RECORDS SUPPLIED -
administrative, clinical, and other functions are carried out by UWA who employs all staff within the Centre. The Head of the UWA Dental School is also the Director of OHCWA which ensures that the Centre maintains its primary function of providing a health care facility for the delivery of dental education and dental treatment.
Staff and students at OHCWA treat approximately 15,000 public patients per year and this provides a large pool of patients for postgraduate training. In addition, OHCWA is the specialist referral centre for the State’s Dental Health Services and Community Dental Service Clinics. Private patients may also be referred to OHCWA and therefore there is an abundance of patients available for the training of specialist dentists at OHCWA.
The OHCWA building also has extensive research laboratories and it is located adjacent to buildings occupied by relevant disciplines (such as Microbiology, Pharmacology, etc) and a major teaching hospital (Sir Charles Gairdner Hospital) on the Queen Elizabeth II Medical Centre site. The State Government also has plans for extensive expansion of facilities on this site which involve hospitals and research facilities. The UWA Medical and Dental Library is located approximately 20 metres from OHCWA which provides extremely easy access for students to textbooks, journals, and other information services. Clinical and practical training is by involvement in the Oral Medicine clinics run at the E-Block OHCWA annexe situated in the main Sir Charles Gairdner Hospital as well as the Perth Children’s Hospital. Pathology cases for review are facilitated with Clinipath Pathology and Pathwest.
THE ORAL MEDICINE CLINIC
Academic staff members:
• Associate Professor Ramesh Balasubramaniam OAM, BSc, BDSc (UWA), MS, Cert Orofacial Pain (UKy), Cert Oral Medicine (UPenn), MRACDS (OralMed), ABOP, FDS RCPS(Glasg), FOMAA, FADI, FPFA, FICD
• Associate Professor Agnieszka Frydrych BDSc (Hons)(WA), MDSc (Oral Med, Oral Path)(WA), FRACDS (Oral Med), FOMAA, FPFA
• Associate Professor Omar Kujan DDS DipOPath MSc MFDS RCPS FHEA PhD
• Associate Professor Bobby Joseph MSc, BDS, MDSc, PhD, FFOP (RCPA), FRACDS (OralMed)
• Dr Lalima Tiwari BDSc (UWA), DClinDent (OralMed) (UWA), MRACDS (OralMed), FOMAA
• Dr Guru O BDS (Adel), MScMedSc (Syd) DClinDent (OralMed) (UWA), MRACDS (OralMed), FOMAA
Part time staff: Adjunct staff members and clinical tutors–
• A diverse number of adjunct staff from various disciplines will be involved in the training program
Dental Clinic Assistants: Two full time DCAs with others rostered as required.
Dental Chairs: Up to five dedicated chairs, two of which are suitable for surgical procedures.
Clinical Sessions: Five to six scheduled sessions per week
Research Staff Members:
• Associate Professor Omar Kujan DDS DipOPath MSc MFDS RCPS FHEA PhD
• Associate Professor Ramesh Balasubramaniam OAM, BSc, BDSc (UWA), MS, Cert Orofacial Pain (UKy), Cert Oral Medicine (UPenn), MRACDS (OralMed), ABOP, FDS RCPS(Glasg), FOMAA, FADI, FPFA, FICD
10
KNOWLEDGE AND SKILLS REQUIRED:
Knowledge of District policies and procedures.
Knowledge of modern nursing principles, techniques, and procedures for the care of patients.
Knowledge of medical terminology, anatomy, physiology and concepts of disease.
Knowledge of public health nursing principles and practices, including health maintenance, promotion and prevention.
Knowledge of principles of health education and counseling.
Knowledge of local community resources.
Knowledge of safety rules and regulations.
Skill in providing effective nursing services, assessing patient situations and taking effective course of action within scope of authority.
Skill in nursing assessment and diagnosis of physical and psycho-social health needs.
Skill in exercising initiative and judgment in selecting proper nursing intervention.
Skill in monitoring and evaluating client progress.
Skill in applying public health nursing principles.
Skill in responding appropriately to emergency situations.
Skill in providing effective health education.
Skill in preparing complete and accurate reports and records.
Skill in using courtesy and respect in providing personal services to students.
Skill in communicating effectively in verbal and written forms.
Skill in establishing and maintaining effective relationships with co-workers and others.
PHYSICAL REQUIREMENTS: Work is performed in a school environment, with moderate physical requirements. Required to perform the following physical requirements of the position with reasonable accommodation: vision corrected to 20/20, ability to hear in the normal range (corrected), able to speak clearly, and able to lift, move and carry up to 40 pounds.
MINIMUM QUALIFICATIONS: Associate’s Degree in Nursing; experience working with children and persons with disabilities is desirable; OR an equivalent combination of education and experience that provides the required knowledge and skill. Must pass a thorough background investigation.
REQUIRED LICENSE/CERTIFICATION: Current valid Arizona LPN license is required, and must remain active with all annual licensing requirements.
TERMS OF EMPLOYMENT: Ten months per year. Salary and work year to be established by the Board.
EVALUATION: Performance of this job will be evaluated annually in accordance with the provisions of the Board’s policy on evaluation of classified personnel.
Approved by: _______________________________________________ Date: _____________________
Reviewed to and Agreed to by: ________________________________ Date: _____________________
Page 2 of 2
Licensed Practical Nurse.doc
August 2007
--
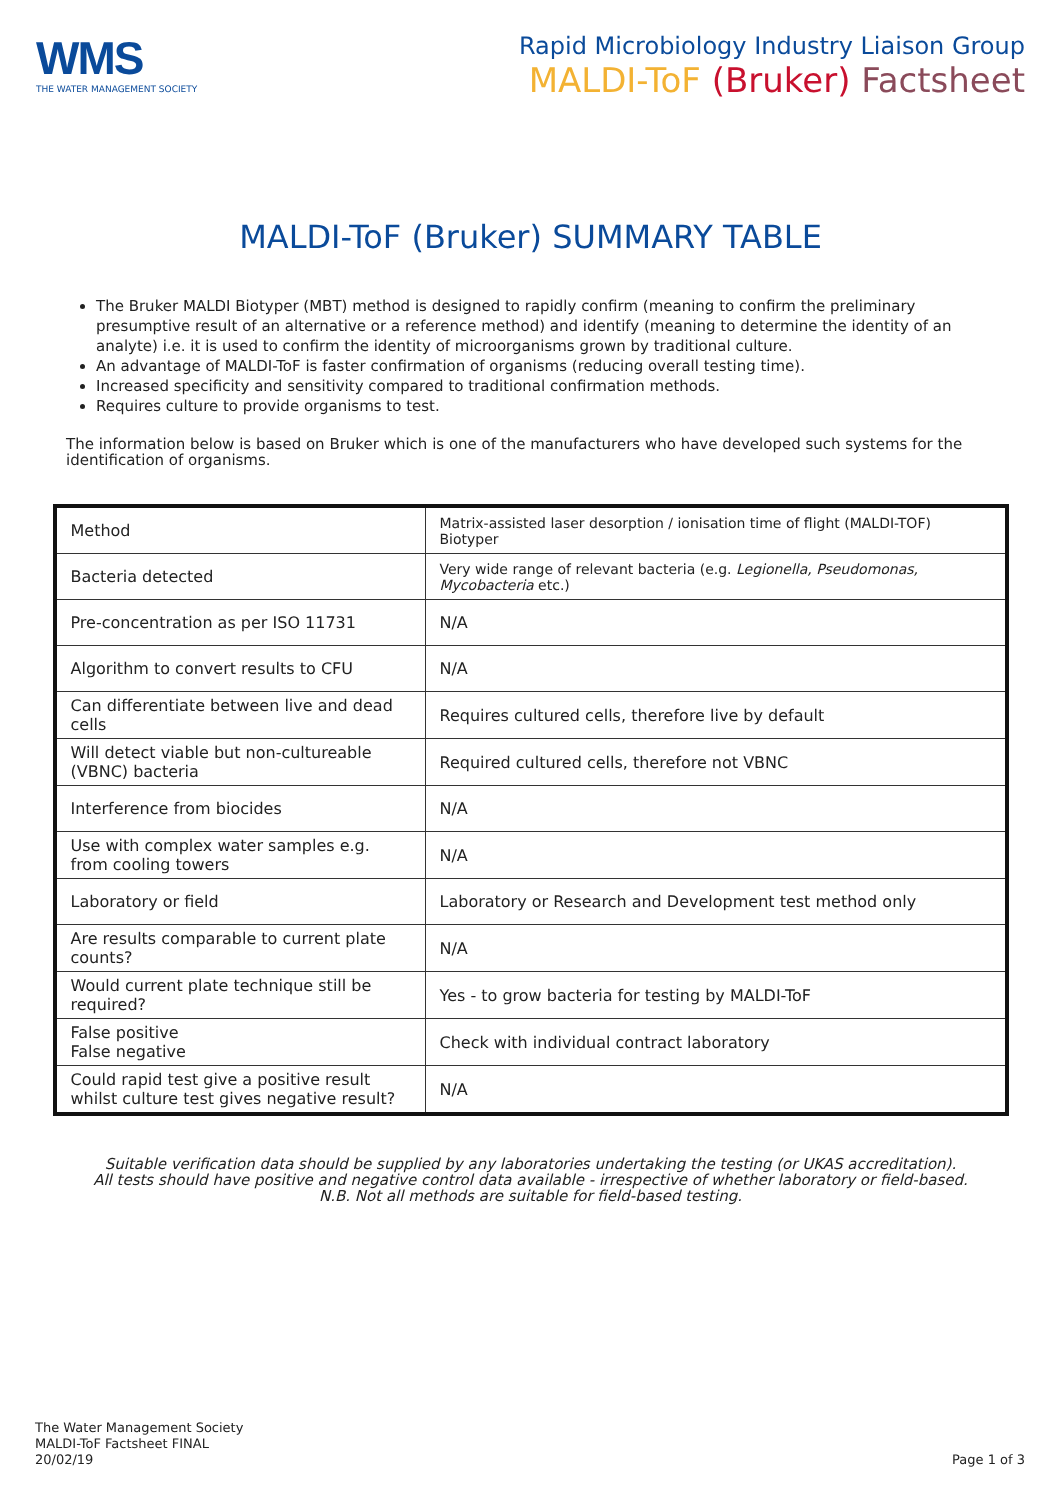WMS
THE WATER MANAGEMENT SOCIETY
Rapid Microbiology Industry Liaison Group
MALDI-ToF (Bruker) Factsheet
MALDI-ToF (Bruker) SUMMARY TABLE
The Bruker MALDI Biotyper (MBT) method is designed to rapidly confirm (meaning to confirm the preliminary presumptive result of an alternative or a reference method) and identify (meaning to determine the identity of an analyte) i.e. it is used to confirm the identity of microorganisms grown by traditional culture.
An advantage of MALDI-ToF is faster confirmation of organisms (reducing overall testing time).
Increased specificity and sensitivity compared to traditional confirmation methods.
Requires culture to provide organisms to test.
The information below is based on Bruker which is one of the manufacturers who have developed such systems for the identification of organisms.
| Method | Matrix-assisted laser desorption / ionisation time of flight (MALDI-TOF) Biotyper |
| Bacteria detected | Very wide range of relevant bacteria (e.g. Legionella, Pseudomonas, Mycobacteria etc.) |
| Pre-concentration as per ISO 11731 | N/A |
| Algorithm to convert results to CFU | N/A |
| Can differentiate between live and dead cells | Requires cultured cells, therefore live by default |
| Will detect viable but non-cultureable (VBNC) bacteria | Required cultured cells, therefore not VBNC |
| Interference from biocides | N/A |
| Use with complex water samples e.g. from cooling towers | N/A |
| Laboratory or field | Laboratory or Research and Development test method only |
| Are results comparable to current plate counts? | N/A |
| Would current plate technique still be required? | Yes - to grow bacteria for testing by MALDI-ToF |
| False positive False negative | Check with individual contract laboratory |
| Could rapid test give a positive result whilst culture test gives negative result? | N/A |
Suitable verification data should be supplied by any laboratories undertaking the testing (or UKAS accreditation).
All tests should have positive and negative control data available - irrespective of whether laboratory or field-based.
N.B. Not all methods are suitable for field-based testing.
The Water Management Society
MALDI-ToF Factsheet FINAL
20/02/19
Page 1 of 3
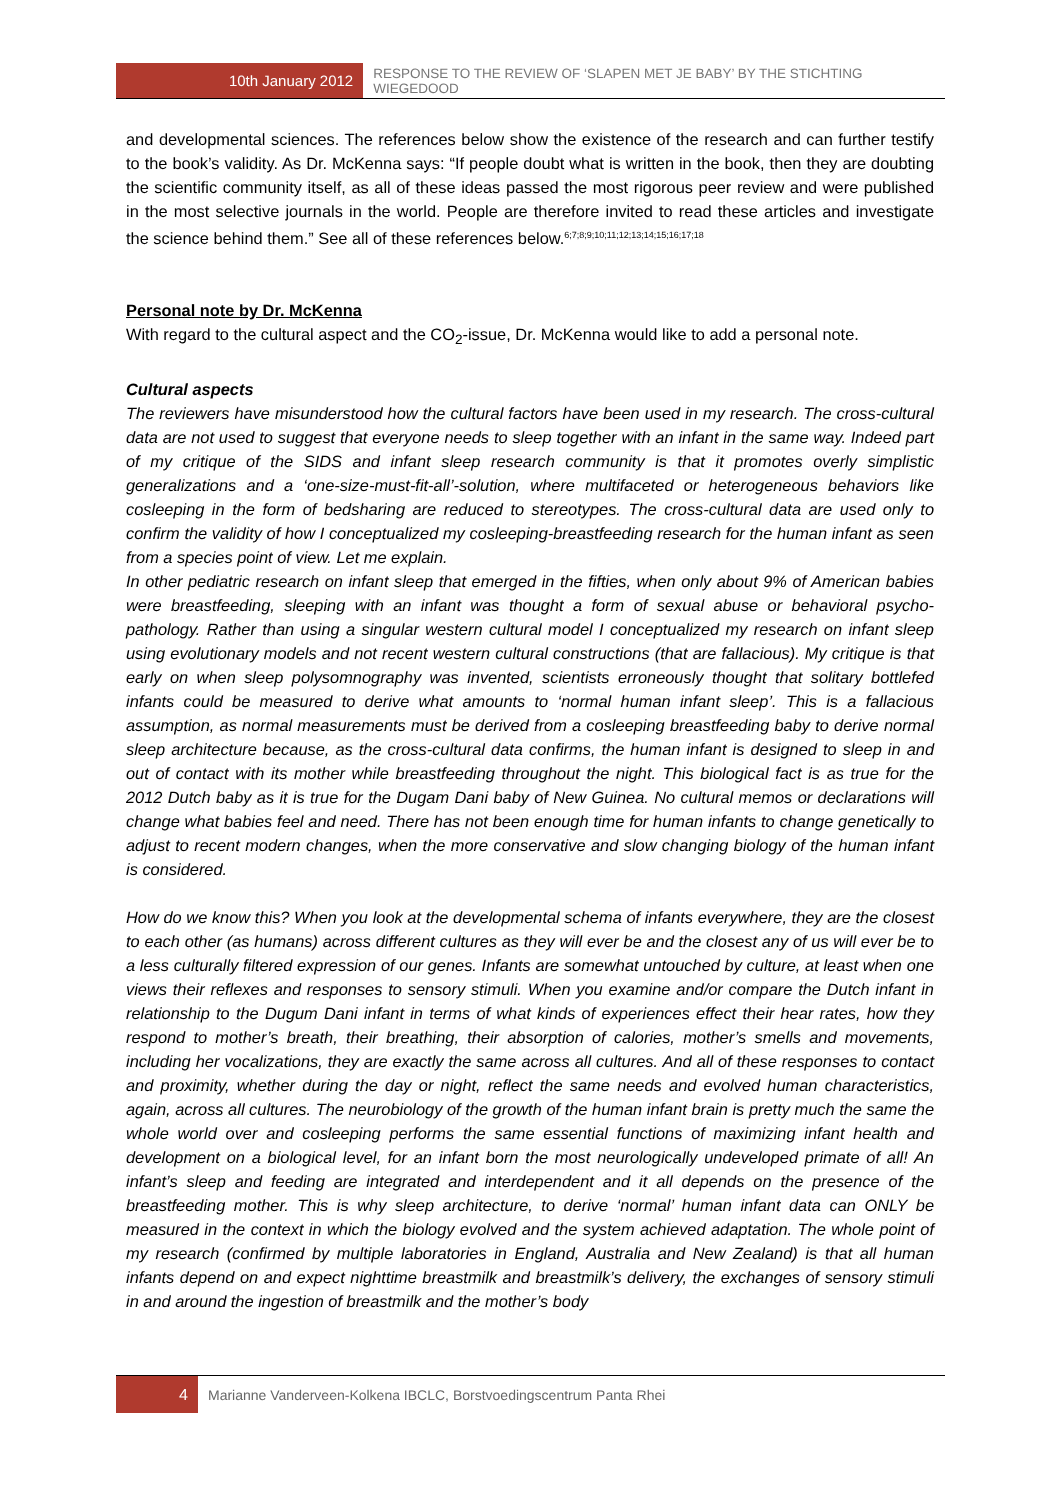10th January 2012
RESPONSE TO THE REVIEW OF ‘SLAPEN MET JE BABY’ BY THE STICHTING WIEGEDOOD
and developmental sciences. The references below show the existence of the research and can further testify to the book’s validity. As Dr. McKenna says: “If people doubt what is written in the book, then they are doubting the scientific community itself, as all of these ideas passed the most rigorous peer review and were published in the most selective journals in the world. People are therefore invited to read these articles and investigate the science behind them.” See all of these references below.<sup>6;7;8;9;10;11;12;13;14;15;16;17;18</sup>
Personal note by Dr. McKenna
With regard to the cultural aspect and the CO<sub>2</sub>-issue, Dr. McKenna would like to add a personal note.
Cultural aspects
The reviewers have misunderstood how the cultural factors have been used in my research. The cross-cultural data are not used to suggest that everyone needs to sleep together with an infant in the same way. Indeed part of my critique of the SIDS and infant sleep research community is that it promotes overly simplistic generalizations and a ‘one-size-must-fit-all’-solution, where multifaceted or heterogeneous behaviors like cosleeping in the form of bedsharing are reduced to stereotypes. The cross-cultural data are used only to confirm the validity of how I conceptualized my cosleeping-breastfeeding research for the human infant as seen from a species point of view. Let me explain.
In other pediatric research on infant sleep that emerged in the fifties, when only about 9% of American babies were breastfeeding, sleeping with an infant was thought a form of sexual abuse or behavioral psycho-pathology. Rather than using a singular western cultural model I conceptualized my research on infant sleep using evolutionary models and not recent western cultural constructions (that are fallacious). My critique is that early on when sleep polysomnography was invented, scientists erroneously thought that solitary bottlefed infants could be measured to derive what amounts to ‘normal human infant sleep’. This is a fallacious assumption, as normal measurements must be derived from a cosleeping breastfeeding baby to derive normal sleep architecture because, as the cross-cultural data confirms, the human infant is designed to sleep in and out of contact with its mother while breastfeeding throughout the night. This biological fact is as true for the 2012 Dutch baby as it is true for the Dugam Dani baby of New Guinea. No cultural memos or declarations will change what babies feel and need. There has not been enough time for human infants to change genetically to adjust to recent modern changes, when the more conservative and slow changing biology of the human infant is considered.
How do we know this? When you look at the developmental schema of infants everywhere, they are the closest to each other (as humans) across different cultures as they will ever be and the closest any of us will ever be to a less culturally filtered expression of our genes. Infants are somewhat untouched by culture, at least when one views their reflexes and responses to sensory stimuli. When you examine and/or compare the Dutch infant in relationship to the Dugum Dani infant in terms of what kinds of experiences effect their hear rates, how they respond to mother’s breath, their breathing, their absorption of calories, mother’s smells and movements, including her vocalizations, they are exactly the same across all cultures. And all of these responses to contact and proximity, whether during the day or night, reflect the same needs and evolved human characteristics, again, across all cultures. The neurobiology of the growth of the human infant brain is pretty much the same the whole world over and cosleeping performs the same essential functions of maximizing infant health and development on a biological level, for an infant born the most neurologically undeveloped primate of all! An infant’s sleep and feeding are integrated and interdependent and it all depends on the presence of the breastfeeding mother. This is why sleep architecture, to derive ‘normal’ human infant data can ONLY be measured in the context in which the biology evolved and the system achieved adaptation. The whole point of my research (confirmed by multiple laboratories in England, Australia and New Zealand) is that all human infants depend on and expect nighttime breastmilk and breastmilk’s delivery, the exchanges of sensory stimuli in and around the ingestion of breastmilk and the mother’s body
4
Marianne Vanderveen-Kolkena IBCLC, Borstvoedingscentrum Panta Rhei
* * *
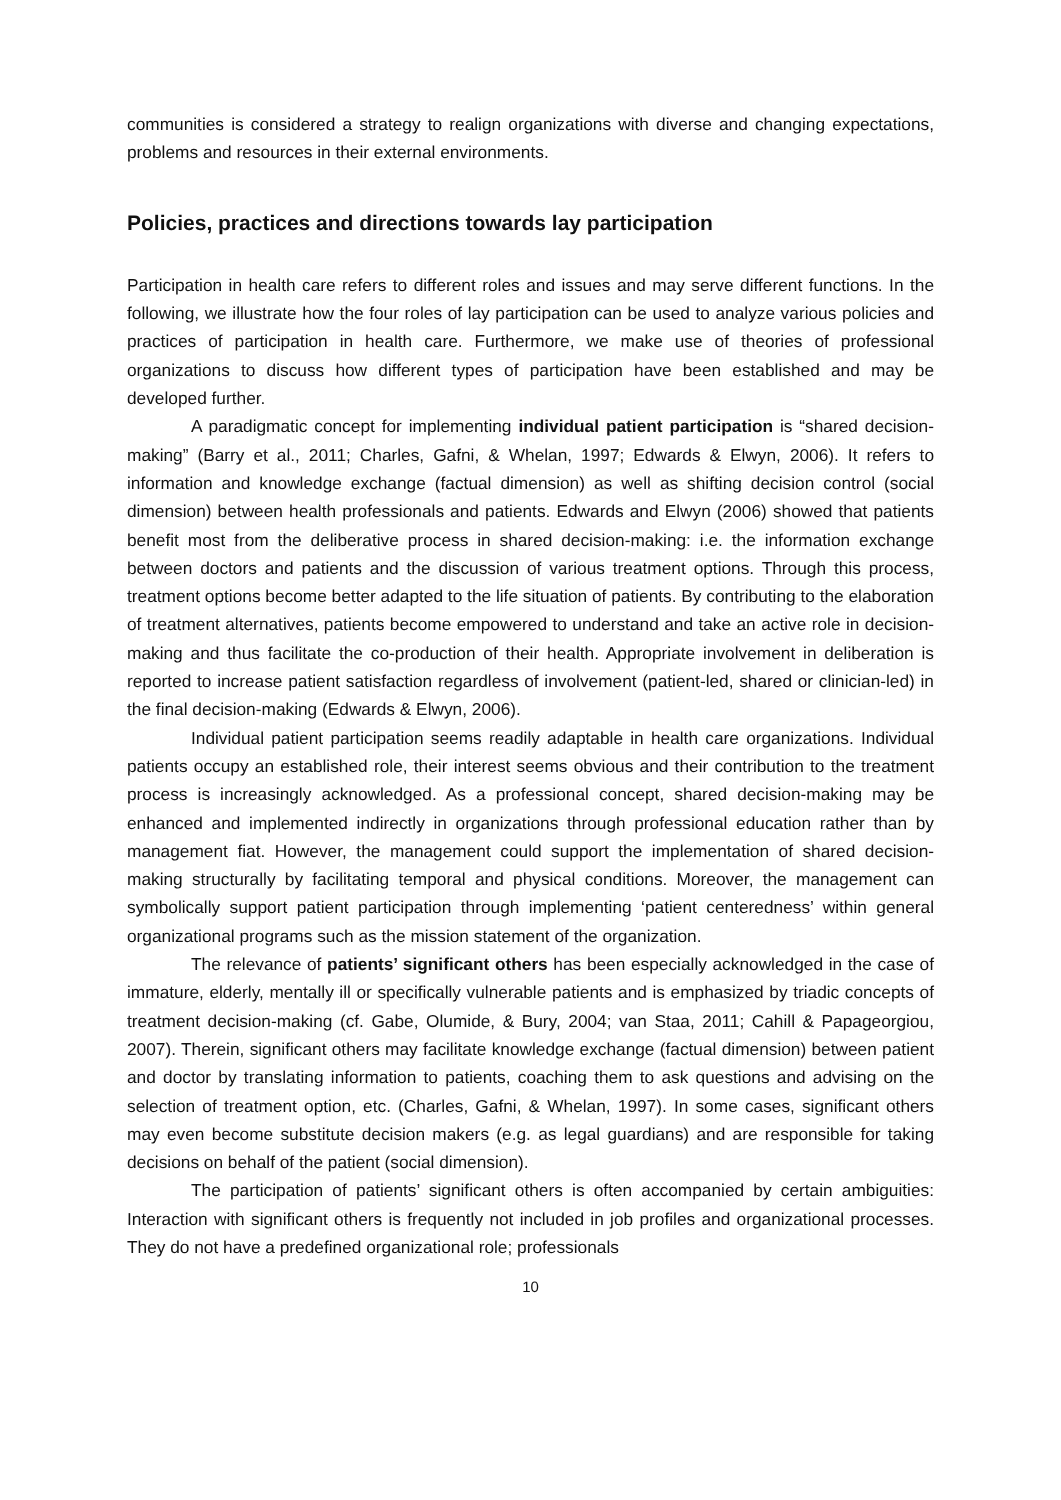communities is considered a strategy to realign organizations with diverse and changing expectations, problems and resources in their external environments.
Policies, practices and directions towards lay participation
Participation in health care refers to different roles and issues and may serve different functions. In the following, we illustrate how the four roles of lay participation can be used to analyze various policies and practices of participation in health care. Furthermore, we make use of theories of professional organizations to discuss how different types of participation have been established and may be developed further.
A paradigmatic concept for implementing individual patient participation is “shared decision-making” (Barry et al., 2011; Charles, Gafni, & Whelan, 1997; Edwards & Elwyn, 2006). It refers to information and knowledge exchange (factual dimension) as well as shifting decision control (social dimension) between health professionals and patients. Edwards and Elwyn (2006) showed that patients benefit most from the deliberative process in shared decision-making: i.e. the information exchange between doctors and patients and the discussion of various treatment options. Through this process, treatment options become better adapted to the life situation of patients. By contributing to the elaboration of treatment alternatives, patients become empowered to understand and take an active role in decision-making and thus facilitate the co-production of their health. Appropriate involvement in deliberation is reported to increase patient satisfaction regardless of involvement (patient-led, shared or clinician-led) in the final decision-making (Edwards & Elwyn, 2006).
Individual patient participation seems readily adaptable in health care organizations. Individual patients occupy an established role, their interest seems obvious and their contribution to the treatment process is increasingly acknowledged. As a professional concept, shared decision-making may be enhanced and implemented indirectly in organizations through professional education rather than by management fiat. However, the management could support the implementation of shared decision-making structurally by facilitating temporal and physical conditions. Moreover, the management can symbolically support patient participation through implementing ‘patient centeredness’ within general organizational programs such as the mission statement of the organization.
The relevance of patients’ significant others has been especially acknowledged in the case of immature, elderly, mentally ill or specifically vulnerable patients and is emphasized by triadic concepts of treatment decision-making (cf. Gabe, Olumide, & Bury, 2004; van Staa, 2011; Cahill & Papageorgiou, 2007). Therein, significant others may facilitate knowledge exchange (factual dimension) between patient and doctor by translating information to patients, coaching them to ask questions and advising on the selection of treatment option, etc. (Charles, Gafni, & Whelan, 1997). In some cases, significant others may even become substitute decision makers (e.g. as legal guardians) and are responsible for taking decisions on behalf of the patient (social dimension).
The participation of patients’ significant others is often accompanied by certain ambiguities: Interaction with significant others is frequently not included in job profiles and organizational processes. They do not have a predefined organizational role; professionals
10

TASK DETAILS - Every line of the listing that holds the word "field" is to be found and copied.

THE COMPLETED TASK -
| Laboratory or field | Laboratory or Research and Development test method only |
All tests should have positive and negative control data available - irrespective of whether laboratory or field-based.
N.B. Not all methods are suitable for field-based testing.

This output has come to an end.